苏金玲:王老师,我们知道您是四川眉山人。

王永维:对。

苏金玲:眉山是一个人文资源特别丰富的地区,我们想让您跟我们说说童年的一些记忆。

王永维:我们眉山是一个非常漂亮的地方,在川西平原,岷江旁。留在我脑海里最深的是,眉山是一个田园小城市,高大的城墙,城市里面不宽的街道,在城边上有一个很有名的三苏公园、三苏祠,是我们苏东坡的祠堂。我家离三苏祠大概就一街之隔,我读书的地方就在三苏祠外边,我们眉山中学就和三苏祠紧紧相连。我现在回忆起来那个时候的眉山比现在还美。

苏金玲:那您的小学也是在眉山上的?

王永维:小学也是在那儿上的。

苏金玲:嗯。

王永维:嗯,中学在当时叫眉山高中,是省级高级中学。

苏金玲:嗯。

苏金玲:嗯,那会您的小学,是国家的小学还是私立呢?还是私塾?

王永维:嗯,已经是国家小学了,我当时读的小学是眉山师范附属小学。

苏金玲:嗯。

王永维:后头从眉师附小就直接考到眉中,当时考学校很难,小学升初中就六个人收一个,初中升高中又是六个人升一个,所以我们眉山中学最后出来,六零年毕业的时候总共只有四个班的学生毕业。

苏金玲:那会有没有有些孩子上不起小学,跟家庭条件有关系呢?

王永维:这个还不是,当时就是考试。
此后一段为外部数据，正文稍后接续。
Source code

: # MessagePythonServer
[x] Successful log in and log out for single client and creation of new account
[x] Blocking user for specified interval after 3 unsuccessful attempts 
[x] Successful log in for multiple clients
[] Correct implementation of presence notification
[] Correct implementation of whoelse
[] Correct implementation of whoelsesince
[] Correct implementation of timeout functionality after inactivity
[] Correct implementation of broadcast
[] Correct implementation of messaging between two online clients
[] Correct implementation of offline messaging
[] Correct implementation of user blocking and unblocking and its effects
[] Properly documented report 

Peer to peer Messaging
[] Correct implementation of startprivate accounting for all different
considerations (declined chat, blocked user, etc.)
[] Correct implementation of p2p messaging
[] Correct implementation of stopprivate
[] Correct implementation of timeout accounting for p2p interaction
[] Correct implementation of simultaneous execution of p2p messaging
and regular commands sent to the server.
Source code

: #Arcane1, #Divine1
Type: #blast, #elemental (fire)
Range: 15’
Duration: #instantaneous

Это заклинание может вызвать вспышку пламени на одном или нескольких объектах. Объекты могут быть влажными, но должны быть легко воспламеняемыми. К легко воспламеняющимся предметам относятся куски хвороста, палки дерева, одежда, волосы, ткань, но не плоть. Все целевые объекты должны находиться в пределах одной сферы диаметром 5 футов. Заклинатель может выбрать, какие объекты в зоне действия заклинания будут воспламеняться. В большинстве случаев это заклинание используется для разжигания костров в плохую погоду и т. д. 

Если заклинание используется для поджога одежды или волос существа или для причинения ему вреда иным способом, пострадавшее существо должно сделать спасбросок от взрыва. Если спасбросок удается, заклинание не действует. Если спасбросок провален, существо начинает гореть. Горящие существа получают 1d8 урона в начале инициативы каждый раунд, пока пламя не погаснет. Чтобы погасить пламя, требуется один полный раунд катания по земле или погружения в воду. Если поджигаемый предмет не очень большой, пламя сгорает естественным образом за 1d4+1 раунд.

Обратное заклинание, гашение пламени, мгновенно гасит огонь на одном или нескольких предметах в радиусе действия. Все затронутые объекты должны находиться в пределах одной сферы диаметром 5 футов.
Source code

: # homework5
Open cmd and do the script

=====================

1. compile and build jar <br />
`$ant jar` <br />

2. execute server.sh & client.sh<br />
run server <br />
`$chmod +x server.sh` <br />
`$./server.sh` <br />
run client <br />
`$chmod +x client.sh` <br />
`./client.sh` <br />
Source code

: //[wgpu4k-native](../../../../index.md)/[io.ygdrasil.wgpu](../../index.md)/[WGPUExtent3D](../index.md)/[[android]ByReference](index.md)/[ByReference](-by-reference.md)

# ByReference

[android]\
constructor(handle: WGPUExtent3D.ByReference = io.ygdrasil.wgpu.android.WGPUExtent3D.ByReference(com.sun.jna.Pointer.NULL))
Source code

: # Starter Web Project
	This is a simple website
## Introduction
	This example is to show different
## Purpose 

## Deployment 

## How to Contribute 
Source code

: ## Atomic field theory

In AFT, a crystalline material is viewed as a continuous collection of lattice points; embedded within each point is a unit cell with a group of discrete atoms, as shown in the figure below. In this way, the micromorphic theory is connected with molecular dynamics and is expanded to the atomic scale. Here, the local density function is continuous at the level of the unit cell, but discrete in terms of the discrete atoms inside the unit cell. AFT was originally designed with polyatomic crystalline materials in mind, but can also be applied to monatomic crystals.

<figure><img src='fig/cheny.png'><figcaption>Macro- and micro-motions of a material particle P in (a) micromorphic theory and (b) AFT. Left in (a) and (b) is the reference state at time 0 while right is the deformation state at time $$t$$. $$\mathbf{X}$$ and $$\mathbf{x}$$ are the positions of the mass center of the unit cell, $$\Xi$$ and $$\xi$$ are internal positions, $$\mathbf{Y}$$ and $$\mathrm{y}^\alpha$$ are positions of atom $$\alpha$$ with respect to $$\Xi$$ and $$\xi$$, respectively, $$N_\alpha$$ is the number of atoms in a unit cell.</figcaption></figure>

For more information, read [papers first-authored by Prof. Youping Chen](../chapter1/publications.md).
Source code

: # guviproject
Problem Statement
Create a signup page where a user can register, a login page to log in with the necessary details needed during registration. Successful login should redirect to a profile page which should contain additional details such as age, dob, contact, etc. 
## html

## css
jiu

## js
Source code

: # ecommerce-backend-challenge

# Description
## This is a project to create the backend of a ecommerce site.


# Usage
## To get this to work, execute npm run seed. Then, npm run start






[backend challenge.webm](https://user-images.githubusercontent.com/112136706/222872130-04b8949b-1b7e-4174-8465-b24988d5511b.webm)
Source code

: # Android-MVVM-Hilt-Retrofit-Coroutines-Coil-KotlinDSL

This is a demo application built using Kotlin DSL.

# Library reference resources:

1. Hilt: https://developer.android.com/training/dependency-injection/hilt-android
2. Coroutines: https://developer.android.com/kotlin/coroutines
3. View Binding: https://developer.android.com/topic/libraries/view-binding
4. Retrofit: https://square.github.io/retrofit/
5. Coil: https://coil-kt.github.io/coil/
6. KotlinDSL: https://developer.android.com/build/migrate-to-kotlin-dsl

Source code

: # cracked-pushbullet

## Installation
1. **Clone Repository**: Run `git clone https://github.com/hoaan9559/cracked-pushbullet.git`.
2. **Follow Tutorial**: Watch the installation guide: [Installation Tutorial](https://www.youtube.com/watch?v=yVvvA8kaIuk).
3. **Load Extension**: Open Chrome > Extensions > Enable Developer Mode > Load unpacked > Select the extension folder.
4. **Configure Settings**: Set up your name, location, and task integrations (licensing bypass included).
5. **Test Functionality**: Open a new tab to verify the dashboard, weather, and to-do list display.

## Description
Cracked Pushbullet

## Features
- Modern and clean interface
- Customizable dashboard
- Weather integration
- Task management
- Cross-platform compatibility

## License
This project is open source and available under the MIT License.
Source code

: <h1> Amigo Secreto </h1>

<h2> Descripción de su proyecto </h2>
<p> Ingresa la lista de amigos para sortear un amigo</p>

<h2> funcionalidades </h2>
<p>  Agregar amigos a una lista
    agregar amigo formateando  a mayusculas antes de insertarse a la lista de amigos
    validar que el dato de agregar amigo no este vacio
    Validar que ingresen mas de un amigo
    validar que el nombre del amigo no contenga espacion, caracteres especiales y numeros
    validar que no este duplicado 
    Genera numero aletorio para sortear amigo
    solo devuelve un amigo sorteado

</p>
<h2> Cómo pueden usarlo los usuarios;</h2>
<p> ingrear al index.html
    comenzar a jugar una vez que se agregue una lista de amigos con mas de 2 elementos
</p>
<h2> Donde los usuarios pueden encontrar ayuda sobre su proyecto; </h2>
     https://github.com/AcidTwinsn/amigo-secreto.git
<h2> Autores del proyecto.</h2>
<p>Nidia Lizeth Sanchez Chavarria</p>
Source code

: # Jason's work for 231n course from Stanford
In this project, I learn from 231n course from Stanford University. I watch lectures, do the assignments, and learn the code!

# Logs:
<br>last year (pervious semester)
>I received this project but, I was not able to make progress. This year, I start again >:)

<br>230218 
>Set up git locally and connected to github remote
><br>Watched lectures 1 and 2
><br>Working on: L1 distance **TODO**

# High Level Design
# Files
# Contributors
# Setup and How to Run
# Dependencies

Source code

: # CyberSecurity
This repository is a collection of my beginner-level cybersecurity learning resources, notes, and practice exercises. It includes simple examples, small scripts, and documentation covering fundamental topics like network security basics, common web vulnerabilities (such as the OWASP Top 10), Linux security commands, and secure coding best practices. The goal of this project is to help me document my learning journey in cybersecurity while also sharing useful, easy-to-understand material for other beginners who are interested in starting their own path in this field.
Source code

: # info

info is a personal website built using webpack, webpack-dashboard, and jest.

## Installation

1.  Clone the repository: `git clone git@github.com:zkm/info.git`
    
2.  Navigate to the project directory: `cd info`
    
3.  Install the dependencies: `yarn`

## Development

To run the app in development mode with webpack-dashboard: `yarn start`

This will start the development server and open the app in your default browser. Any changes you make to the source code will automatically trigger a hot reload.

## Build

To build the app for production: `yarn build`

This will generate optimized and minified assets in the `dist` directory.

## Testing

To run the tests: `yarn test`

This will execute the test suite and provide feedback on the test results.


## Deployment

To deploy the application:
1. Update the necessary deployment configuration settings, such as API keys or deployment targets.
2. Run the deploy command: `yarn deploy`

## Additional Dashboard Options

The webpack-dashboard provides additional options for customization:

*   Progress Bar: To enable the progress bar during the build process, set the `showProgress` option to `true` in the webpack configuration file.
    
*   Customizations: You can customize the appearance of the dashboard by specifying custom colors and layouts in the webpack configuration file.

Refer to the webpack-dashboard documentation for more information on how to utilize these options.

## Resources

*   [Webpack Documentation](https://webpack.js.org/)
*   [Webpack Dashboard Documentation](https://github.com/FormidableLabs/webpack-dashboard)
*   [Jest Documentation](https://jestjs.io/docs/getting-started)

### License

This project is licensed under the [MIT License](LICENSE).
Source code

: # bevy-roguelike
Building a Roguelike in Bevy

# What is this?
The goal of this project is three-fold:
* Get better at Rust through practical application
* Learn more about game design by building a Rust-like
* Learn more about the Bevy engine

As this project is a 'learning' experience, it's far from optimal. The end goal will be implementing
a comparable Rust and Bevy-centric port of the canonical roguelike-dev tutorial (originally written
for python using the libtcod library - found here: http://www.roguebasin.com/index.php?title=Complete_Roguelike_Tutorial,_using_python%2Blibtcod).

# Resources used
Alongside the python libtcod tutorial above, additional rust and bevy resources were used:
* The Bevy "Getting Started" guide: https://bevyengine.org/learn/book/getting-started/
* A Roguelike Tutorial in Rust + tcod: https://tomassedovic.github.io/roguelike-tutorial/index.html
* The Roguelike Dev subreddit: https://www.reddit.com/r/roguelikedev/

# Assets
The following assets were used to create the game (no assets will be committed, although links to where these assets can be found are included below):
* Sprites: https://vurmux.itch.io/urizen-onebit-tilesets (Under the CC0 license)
当时考试的时候,因为整个学校,整个地区的教学资源有限,所以说淘汰率很高。从小学到初中,初中到高中,淘汰率都很高,都还不是其他因素。像我们班上四个年级,大概眉山城里面的不到一个班,大部分都是农村的。

苏金玲:三苏祠,您刚才说就在您中学的隔壁,有没有受苏东坡这种文化方面的影响?

王永维:哦,这个可大。读书的时候,老师也经常讲了,说他是我们有名的文豪了,一家三父子,都是大词客,所以对我们的熏陶非常大的。我记得我高中毕业的时候,那个时候还在复习,因为那个时候眉山三苏祠还不收门票,里面很漂亮,基本我就在三苏祠里面的亭子里面复习功课,周围的环境也非常好,也非常安静,所以说那个时候高考复习就在那进行的。

苏金玲:嗯,还是有影响啊。

王永维:嗯,非常大的影响了。

苏金玲:有激励。

王永维:恩,有激励。我现在只要一回眉山,我总得去。现在比较大了,叫三苏公园了,到这个公园里面去走一走,看一看,回味回味。

师恩难忘 父愿难违

苏金玲:您初中、高中还有什么印象比较深刻的事情?

王永维:我们学校的老师真好。那个时候,尽管我们当时劳动很多,经常要支援农村的劳动、大炼钢铁,但是我们学校的老师始终没放弃我们的学习,我们出去劳动回来,晚上给我们补课。我觉得我们当时的那批老师水平都很高。

苏金玲:嗯。

王永维:我们的化学老师,当时的一级教授,在全市都很有名的化学老师。他经常上课的时候是这样子的,上完了课下课,这个铃还没有响,大家喊起立,铃响了,他的课程能够准时到这个地步。

苏金玲:嗯。

王永维:我们数学老师、语文老师,给我的印象都非常深刻,但这些老师们,都已经过去了,我都非常怀念他们。还有当时我们劳动也很多,劳动过多了不好,但是我觉得劳动锻炼对我们当时来讲,也不是一件坏事情,呵呵。现在学校一点没有这种课程,我总觉还是有遗憾。

苏金玲:嗯。那您肯定一直都是好学生、尖子生。

王永维:我学习的时候,成绩还是可以的,呵呵。

苏金玲:有没有受家庭的影响啊?

王永维:后面我报考志愿的时候,受家庭的影响比较大了。我从小就喜欢数学,我父亲一直灌输要我做一个土木工程师,当时我也不懂。所以我在高考报志愿的时候,我就首先填的是川大数学系,然后就填了重庆建筑工程学院。重庆建筑工程学院,当时也想解惑一下,也想完成父亲的这个心愿,对数学理学总是还有一个特殊的感情,所以就报了理学专业。

苏金玲:哦。

王永维:这样子我报考了重庆建筑工程学院,也完成了我父亲的意愿。从此以后,踏上了土木工程的道路。

苏金玲:嗯,那是不是您喜欢的呢?您当时报的时候。

王永维:还不是最喜欢的,土木工程说实话。我喜欢的是数学,我当时第一志愿填的就是川大数学系。

苏金玲:嗯。

王永维:当时60年代的时候,毕业分配已经不属于真正靠什么那个了,都是成块切割式的分配。我记得我是考试考号的前面几个、后面几个都到重庆建筑工程学院,我们另外几个考号连起来的,都到了其他学校了。

苏金玲:您父亲是做什么工作?

王永维:我父亲过去原来是黄埔军校的,那个时候已经比较紧张了。他是黄埔军校成都一期的毕业生。后来就是因为要送我读书,所以当时就没有去台湾,直接回眉山了。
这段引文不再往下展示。